Dans le cadre d’une opération de défiscalisation, un particulier conclut, par l’intermédiaire d’un agent immobilier, un contrat préliminaire de vente en l’état futur d’achèvement, qu’il finance intégralement au moyen d’un prêt. Par la suite, l’acquéreur se plaint d’un préjudice financier résultant d’une inadaptation de l’opération à sa situation personnelle et reproche à l’agent immobilier un manquement à son obligation de conseil. Il assigne en indemnisation le mandataire liquidateur de l’agence immobilière, ainsi que l’assureur de cette dernière.

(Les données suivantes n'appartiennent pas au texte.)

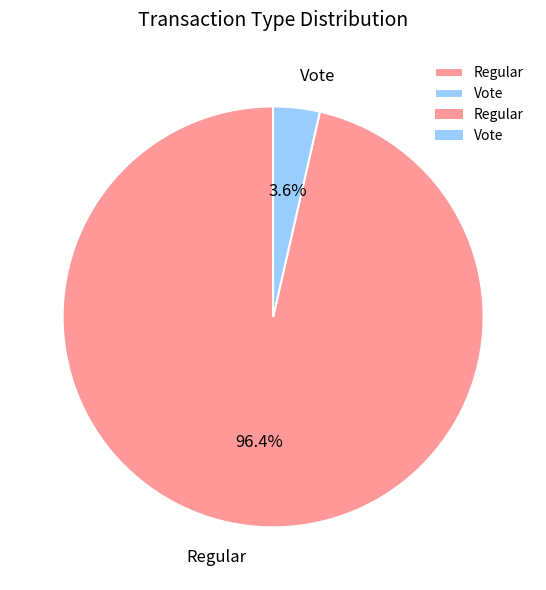

To the nearest percent, what is the difference between the Vote and Regular slice percentages?

93%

La cour d’appel rejette le recours diligenté contre l’assureur de l’agent immobilier. Elle retient que la police d’assurance garantit l’assuré pour l’activité de « transactions immobilières », tandis que la prestation à l’origine du sinistre correspond à une activité différente, celle de conseil en investissement patrimonial.

L’acquéreur forme alors un pourvoi en cassation, au terme duquel l’arrêt d’appel est cassé. La Haute juridiction se fonde sur l’article 1er de la loi n° 70-9 du 2 janvier 1970, réglementant l’activité d’agent immobilier, selon lequel l’activité de transaction immobilière renvoie au fait de prêter son concours, de manière habituelle, à des opérations portant sur la vente de biens immobiliers, y compris à titre accessoire. Il en résulte qu’à défaut de conditions particulières limitant la garantie, ou de clauses d’exclusion, une police d’assurance qui couvre une activité déclarée de « transaction immobilière », entrant dans le champ d’application de la loi du 2 janvier 1970, est susceptible de garantir la responsabilité de l’assuré pour des conseils délivrés à l’occasion d’une vente immobilière. Ce faisant, la Cour de cassation considère que la police d’assurance litigieuse couvre accessoirement l’activité de conseil en investissement et défiscalisation, et doit donc être mobilisée.

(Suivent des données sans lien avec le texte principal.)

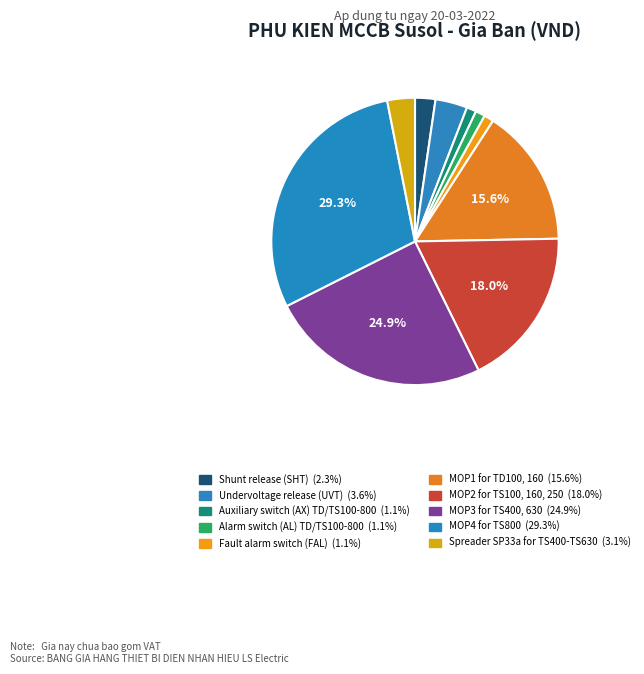

How many segments does this pie chart have?

10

Ainsi, la Haute juridiction se livre à une appréciation extensive de l’activité de « transactions immobilières », que l’article 3 de la loi du 2 janvier 1970 impose à l’agent immobilier de couvrir, par la souscription d’une police d’assurance responsabilité civile professionnelle. La Cour de cassation se réfère à l’article 1er de ladite loi, qui permet entre autres de considérer comme agent immobilier, celui dont l’intervention consiste à prêter son concours à une opération de vente portant sur le bien immobilier d’autrui, même seulement à titre accessoire. En l’espèce, l’agent immobilier avait été mandaté par le demandeur pour organiser le financement d’une opération de défiscalisation, impliquant la souscription d’une vente en l’état futur d’achèvement. Dans ces conditions, la Cour de cassation a logiquement considéré que l’agent immobilier avait prêté son concours à une opération entrant dans le champ d’application de la loi du 2 janvier 1970, qui était implicitement couverte par la police d’assurance.

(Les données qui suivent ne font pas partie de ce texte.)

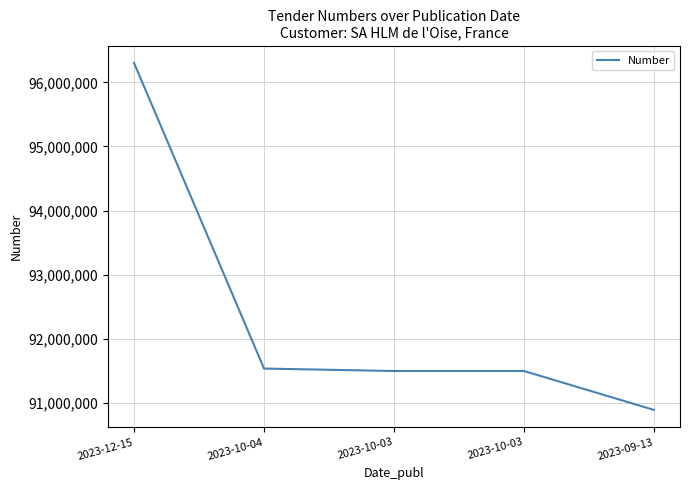

Approximately how many times larger is the value at 2023-12-15 compared to 2023-10-04?

1.1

Cet arrêt est relativement rigoureux pour l’assureur, dont la garantie avait été consentie en l’espèce pour l’activité de transaction immobilière strictement entendue. En réalité, celle-ci ne se limite pas à une mission d’entremise mais comprend également une mission de conseil, notamment juridique et fiscal, que l’assureur se trouve malgré lui contraint de garantir. En définitive, lorsqu’un assureur conclut une police de responsabilité obligatoire, il lui appartient d’appréhender de manière exhaustive l’activité professionnelle couverte, en tenant compte de l’ensemble des prestations qui lui sont accessoirement attachées, au sens de la loi, afin d’apprécier en pleine connaissance de cause le risque à assurer.

Cette décision constitue donc un revirement par rapport à un précédent arrêt de la Cour de cassation du 5 octobre 2017 dans lequel il avait été jugé que l’activité de conseil en investissements, présentée comme accessoire à celles d’agent immobilier mais qui les excède quand bien même elle se rapporterait à une opération immobilière, n’entre pas dans le champ de la garantie souscrite auprès de la compagnie d’assurance de l’agent immobilier.